WORK TO BE COMPLETED
Search the data for the string "lines" and copy each line in which it appears.

Records drawn from a dataset:
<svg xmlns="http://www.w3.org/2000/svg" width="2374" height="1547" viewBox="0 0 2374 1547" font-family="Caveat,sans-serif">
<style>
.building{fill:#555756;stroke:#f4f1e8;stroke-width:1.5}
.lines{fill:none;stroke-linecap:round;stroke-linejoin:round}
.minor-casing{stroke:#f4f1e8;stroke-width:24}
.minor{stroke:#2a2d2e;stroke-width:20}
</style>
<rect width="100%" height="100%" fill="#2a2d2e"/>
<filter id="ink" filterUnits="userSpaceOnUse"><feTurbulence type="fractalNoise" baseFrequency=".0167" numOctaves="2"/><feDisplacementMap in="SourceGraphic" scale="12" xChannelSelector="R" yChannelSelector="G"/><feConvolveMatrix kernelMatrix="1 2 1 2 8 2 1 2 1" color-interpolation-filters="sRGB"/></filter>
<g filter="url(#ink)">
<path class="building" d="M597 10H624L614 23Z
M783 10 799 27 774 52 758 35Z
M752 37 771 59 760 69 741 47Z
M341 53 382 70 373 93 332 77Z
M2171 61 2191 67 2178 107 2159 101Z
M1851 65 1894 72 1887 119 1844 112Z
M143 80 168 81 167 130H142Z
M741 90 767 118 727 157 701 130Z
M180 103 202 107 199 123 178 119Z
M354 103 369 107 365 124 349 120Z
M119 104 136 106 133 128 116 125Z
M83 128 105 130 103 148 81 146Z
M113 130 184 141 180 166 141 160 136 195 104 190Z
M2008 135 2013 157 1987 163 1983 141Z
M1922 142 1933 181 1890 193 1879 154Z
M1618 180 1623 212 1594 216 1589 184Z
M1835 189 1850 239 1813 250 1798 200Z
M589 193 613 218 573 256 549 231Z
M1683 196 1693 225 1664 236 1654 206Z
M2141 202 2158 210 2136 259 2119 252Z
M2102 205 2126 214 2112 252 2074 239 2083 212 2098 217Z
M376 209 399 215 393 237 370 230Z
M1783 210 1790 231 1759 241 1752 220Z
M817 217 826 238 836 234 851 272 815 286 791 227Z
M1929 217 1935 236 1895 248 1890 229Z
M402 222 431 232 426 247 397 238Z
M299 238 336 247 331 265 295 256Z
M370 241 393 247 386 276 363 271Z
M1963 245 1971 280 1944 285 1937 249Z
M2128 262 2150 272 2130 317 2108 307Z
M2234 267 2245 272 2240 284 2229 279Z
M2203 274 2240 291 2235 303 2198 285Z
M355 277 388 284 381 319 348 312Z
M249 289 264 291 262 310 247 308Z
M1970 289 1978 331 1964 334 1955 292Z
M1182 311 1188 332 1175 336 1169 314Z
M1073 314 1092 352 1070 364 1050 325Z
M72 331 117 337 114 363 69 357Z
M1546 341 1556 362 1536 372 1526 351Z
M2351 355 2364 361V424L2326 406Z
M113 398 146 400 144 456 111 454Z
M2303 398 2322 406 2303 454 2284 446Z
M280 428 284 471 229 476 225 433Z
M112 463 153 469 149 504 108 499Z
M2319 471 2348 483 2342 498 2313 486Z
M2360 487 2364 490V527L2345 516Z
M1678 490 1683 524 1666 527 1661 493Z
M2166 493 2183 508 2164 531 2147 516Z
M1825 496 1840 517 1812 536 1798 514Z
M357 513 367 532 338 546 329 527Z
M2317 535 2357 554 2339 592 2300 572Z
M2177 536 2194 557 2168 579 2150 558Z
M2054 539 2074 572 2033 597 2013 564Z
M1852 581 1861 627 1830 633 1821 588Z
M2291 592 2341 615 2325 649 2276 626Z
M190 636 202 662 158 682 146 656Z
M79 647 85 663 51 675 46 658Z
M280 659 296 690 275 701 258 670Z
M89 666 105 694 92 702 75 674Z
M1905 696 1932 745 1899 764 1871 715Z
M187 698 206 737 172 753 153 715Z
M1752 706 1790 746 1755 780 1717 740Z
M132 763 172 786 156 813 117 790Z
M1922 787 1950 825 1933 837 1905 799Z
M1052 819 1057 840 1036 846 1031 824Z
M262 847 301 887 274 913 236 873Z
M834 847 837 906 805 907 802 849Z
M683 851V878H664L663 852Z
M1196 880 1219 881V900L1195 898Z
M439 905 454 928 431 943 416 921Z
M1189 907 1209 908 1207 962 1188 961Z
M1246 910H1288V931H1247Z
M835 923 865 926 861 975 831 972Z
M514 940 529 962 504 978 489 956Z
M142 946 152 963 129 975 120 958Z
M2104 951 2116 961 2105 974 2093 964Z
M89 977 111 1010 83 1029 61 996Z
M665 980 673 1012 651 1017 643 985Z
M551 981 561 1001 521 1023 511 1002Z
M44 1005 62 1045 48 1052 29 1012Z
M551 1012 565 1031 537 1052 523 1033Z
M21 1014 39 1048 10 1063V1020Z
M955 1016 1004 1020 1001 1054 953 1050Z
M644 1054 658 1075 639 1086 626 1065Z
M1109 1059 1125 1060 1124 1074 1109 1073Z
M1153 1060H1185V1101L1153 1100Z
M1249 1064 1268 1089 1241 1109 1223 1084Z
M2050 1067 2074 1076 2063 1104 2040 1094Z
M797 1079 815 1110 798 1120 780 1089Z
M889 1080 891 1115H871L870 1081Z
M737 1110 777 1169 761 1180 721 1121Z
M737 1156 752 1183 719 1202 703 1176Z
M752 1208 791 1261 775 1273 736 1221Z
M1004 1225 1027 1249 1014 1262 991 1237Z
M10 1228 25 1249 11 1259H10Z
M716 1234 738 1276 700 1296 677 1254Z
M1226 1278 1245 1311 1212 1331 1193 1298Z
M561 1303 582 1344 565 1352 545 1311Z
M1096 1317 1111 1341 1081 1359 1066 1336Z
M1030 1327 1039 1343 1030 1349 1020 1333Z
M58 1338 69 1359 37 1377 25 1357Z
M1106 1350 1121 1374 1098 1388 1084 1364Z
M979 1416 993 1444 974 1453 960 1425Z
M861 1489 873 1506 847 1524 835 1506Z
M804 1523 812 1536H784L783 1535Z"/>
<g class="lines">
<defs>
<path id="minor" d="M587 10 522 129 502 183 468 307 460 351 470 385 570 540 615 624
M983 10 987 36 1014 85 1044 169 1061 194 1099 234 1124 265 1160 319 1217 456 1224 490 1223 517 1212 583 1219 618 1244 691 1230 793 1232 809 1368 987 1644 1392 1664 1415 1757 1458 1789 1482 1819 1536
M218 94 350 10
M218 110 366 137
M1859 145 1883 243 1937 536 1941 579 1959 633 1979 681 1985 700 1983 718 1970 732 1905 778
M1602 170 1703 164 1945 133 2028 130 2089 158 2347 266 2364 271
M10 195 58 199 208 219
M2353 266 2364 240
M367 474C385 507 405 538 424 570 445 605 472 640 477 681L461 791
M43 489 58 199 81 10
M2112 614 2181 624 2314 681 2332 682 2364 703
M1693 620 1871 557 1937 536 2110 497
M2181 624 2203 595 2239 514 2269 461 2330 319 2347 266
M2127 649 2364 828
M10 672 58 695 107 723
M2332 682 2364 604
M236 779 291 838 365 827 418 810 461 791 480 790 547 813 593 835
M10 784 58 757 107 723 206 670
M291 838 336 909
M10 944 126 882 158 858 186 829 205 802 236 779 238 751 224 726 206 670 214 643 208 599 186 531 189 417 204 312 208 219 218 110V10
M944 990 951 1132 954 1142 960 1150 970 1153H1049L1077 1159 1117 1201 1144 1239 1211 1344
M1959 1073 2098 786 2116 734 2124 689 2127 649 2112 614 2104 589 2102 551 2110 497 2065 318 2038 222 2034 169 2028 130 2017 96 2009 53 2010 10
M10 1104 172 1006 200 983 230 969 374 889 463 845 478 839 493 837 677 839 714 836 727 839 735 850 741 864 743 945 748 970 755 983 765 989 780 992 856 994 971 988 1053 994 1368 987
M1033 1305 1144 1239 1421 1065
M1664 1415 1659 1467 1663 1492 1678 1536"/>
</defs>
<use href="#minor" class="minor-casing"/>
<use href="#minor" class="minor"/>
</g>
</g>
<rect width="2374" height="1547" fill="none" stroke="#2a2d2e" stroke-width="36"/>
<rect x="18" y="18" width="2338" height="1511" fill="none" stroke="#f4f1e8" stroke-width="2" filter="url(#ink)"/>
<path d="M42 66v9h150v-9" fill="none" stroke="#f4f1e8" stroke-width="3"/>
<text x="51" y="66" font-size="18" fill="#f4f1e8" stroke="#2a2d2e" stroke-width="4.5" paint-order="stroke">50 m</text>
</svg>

SOLVED PROBLEM
.lines{fill:none;stroke-linecap:round;stroke-linejoin:round}
<g class="lines">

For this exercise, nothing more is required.